Page:Morphy - Le vampire, 1886.djvu/360

La bibliothèque libre.
Cette page a été validée par deux contributeurs.
360
LE DOCTEUR-NOIR

Cette fois, madame Le Mordeley, lui offrit un appartement au château pendant le temps qu’il resterait à Nantes.

L’intimité commença. Caudirol raconta dans tous ses détails l’existence de sa famille pendant l’émigration. La ruine des siens et les difficultés de sa vie. Il échafauda tout un roman.

Il montra incidemment des papiers qui eussent paru incontestables même à un officier de l’état civil.

Madame Le Mordeley n’en demandait pas tant. Son engouement l’eut fait passer par-dessus tout. Elle ne douta point qu’elle ne donnât véritablement, l’hospitalité au dernier descendant des ducs de Lornières.

Caudirol était un admirable comédien. Il captiva entièrement sa trop crédule victime. Dès lors, le succès de son entreprise était assuré.

Il passait ses journées avec madame Le Mordeley et il abondait dans son sens. En qualité de prêtre, il pouvait parler avec autorité des choses de la religion. Il charma de plus en plus la dévote qui ne pouvait plus se passer de sa présence.
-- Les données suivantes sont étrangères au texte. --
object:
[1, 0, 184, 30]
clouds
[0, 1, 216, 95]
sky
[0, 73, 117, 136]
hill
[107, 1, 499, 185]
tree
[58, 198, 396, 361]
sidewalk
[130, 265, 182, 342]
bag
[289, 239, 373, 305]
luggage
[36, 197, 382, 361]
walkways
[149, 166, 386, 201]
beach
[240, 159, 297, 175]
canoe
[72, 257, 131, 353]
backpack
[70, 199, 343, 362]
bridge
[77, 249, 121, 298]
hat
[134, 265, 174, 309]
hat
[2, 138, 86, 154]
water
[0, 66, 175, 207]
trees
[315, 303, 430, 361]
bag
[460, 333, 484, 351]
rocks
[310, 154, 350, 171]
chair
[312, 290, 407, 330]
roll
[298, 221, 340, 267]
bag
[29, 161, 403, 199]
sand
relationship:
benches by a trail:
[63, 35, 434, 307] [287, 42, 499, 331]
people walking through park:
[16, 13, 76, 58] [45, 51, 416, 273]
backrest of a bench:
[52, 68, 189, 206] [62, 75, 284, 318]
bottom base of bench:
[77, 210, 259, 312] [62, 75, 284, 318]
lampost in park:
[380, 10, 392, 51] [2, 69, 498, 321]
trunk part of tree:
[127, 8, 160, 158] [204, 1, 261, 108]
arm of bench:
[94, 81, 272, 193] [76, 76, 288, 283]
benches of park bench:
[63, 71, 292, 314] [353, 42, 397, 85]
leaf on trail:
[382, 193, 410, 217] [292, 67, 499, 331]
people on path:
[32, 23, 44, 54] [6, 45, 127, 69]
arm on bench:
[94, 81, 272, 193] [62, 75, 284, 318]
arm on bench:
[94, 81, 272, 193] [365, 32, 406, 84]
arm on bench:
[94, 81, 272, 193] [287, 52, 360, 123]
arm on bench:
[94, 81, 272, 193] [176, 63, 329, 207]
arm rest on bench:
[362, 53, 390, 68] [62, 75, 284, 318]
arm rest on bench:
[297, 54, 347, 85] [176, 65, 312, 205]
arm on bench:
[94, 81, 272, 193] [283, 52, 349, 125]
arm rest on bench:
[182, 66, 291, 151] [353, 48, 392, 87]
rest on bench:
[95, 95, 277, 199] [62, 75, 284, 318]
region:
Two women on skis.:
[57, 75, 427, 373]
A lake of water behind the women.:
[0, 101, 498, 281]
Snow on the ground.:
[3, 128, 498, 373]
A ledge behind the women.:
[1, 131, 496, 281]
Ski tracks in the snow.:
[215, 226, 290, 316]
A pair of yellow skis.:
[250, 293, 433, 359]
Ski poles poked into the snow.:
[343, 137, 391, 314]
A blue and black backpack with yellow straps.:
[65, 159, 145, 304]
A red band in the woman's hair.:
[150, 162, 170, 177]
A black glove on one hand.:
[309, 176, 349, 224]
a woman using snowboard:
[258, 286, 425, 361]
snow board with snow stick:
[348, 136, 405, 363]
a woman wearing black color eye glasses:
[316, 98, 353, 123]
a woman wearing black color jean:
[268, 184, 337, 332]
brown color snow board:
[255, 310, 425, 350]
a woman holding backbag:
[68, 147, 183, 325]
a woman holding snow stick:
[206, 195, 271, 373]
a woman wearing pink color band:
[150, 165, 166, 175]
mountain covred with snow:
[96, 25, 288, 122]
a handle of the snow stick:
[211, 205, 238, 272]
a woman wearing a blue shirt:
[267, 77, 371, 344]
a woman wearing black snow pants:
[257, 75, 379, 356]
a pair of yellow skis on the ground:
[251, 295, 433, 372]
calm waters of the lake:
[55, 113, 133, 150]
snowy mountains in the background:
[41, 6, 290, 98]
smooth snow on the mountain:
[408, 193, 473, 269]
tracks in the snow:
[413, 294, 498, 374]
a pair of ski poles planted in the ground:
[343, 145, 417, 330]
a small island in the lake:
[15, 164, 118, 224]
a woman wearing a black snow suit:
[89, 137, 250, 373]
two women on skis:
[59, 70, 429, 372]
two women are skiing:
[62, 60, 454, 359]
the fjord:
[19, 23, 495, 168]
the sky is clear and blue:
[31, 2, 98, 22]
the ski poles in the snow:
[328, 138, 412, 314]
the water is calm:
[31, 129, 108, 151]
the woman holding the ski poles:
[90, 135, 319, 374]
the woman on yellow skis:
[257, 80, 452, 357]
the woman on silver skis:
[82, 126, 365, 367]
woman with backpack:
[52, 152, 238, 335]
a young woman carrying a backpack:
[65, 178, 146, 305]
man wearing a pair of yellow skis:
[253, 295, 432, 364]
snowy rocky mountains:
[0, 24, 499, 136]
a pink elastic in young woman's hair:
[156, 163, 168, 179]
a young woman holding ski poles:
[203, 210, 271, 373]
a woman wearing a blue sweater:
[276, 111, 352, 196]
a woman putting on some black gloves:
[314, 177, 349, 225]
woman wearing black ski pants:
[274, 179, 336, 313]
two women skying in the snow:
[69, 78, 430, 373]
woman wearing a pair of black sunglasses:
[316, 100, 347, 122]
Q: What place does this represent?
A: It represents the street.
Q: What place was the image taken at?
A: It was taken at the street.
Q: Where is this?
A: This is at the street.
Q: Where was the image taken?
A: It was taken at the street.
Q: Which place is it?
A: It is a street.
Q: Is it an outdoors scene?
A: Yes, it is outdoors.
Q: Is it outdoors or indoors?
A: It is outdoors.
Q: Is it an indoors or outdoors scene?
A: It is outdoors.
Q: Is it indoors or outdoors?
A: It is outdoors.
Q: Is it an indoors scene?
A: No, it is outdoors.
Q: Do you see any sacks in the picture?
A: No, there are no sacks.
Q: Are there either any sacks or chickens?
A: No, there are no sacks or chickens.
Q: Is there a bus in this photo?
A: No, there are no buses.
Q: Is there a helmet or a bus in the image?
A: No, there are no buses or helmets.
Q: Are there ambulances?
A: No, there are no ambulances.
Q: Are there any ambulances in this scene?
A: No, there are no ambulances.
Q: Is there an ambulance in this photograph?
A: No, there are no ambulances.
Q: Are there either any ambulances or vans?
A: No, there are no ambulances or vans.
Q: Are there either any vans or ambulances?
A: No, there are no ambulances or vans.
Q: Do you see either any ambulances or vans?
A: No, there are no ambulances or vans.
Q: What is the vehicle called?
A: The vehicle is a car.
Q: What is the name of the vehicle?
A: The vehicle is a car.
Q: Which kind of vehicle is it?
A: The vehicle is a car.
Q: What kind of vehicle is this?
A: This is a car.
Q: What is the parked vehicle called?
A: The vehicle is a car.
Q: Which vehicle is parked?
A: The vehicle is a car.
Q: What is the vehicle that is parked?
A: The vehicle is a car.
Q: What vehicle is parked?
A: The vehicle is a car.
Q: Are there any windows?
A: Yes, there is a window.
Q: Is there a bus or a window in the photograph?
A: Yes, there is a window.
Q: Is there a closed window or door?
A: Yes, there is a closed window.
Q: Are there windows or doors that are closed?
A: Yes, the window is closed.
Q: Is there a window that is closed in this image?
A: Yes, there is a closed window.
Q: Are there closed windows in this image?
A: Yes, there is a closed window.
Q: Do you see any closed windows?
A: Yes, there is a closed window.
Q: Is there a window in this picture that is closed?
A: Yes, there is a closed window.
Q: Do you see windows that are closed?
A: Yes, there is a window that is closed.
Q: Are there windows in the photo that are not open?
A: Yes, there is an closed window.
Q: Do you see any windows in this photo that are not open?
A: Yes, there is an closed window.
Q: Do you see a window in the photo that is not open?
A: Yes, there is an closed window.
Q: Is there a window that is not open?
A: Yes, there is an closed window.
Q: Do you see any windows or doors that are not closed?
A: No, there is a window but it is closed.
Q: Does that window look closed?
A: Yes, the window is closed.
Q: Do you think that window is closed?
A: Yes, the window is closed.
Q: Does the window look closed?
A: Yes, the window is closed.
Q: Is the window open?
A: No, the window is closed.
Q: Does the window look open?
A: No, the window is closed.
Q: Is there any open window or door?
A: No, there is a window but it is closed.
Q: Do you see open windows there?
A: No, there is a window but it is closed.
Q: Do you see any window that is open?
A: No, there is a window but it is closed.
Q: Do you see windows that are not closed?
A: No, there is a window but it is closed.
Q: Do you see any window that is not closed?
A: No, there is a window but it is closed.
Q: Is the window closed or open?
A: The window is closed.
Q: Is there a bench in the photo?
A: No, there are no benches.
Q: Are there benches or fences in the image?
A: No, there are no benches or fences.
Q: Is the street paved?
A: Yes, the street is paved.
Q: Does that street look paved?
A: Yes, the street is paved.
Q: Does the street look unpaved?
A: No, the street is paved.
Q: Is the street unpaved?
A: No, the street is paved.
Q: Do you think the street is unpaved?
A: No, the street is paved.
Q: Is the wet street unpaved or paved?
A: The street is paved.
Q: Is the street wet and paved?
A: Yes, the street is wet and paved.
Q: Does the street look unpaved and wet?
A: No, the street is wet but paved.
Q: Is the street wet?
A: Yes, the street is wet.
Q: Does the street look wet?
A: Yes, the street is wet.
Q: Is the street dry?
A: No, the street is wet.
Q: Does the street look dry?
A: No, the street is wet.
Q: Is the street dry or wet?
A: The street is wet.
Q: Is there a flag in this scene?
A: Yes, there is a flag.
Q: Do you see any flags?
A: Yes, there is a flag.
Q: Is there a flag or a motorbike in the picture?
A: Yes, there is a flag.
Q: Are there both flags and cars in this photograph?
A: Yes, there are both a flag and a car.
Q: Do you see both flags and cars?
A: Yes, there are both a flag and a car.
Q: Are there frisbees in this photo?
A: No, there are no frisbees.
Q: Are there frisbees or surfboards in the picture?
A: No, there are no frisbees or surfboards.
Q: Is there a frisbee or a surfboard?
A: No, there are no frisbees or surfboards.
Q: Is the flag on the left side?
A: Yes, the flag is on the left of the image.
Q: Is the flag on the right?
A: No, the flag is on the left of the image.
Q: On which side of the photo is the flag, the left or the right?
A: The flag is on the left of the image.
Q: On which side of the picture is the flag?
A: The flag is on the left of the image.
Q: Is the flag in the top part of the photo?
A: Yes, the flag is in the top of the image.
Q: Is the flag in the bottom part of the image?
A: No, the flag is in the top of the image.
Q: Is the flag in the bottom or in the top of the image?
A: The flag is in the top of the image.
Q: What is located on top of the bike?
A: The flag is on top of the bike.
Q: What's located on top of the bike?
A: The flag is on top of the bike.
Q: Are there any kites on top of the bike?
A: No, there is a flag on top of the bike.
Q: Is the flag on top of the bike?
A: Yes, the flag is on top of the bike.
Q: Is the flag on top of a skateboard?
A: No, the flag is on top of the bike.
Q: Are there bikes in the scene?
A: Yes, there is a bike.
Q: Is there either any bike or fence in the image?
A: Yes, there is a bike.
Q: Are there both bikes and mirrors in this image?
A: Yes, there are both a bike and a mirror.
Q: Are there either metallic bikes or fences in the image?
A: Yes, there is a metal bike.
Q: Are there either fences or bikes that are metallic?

Lui, profond anatomiste du cœur de la femme, se gardait bien de démasquer ses batteries. Il était galant mais réservé. Il avait un air de rêverie et de tristesse contemplative qui impressionnait vivement sa victime.

Entre temps, il examinait les allants et les aboutissants du château.

Il s’était installé dans le logement qu’on lui avait offert et il attendait patiemment les évènements en guettant sa proie… Déjà madame Le Mordeley était en son pouvoir. Le personnel domestique de la vaste demeure était très limité. Caudirol aurait pu se défaire impunément de la riche héritière, si tel avait été son but. Mais son tempérament d’aventurier lui commandait d’attendre un dénouement plus romanesque.

On connaît la lettre qu’il avait écrite à sa maîtresse.

Après avoir donné l’ordre que Lydia fût ramenée à Nantes, il s’occupa de découvrir la fameuse cachette dont Sacrais lui avait révélé l’existence. On n’a pas oublié que ce bandit, ancien clerc de notaire, s’était enfui avec les papiers les plus importants de son étude. Il avait, de la sorte, appris bien des secrets lucratifs. Pendant longtemps, il avait pratiqué un chantage éhonté contre plusieurs familles dont il tenait entre les mains l’honneur et la réputation.

Sa principale découverte avait été celle des sommes enfouies dans les souterrains du château de Lormières pendant la période révolutionnaire.

Il s’agissait de trouver les moyens pratiques de s’emparer de cette fortune.

Une première tentative dirigée contre la vieille héritière de la rue Rambuteau n’avait pas abouti. Les documents précieux dont on recherchait l’existence ne tombèrent pas entre les mains des bandits.